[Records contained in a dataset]
--- START ---

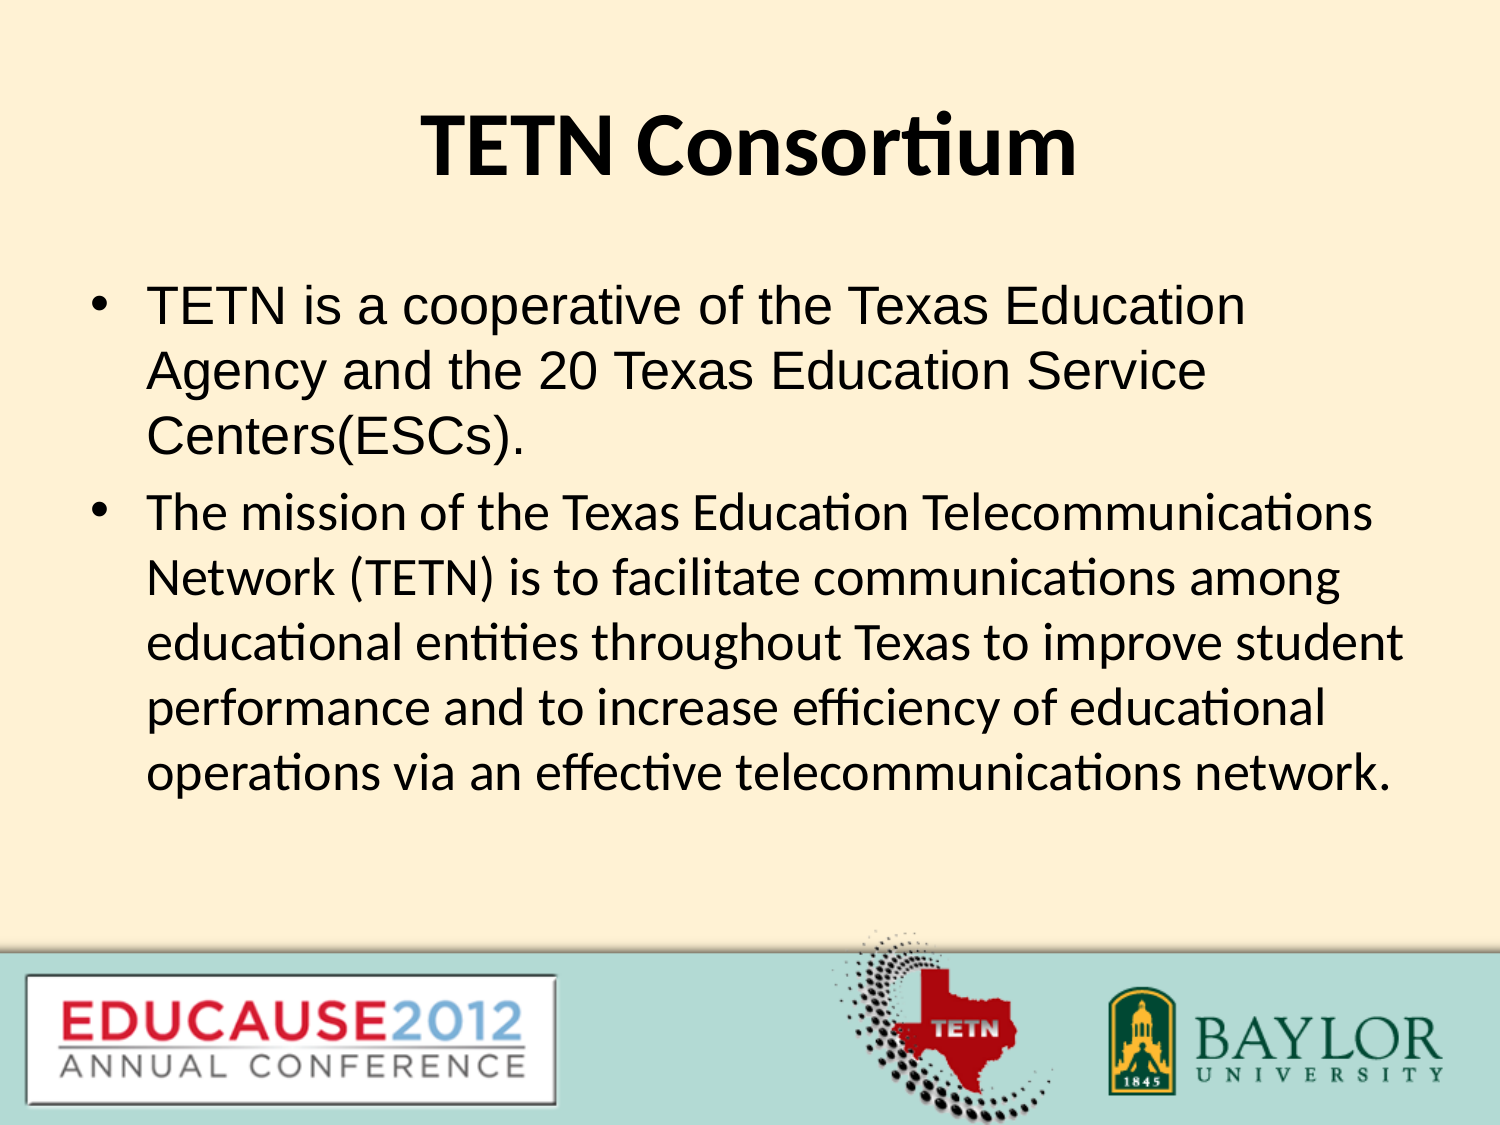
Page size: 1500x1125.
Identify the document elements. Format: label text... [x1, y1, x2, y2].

list TETN is a cooperative of the Texas Education Agency and the 20 Texas Education Service Centers(ESCs). The mission of the Texas Education Telecommunications Network (TETN) is to facilitate communications among educational entities throughout Texas to improve student performance and to increase efficiency of educational operations via an effective telecommunications network. [75, 262, 1425, 1005]
picture [0, 0, 1500, 1125]
title TETN Consortium [75, 45, 1425, 233]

--- END ---

▶ _Task requirements_: Your copy of the data should match it exactly, apart from the images, which are omitted.

▶ _Answer section_:
Page size: 1500x1125.
Identify the document elements. Format: label text... [x1, y1, x2, y2].

list TETN is a cooperative of the Texas Education Agency and the 20 Texas Education Service Centers(ESCs). The mission of the Texas Education Telecommunications Network (TETN) is to facilitate communications among educational entities throughout Texas to improve student performance and to increase efficiency of educational operations via an effective telecommunications network. [75, 262, 1425, 1005]
picture [0, 0, 1500, 1125]
title TETN Consortium [75, 45, 1425, 233]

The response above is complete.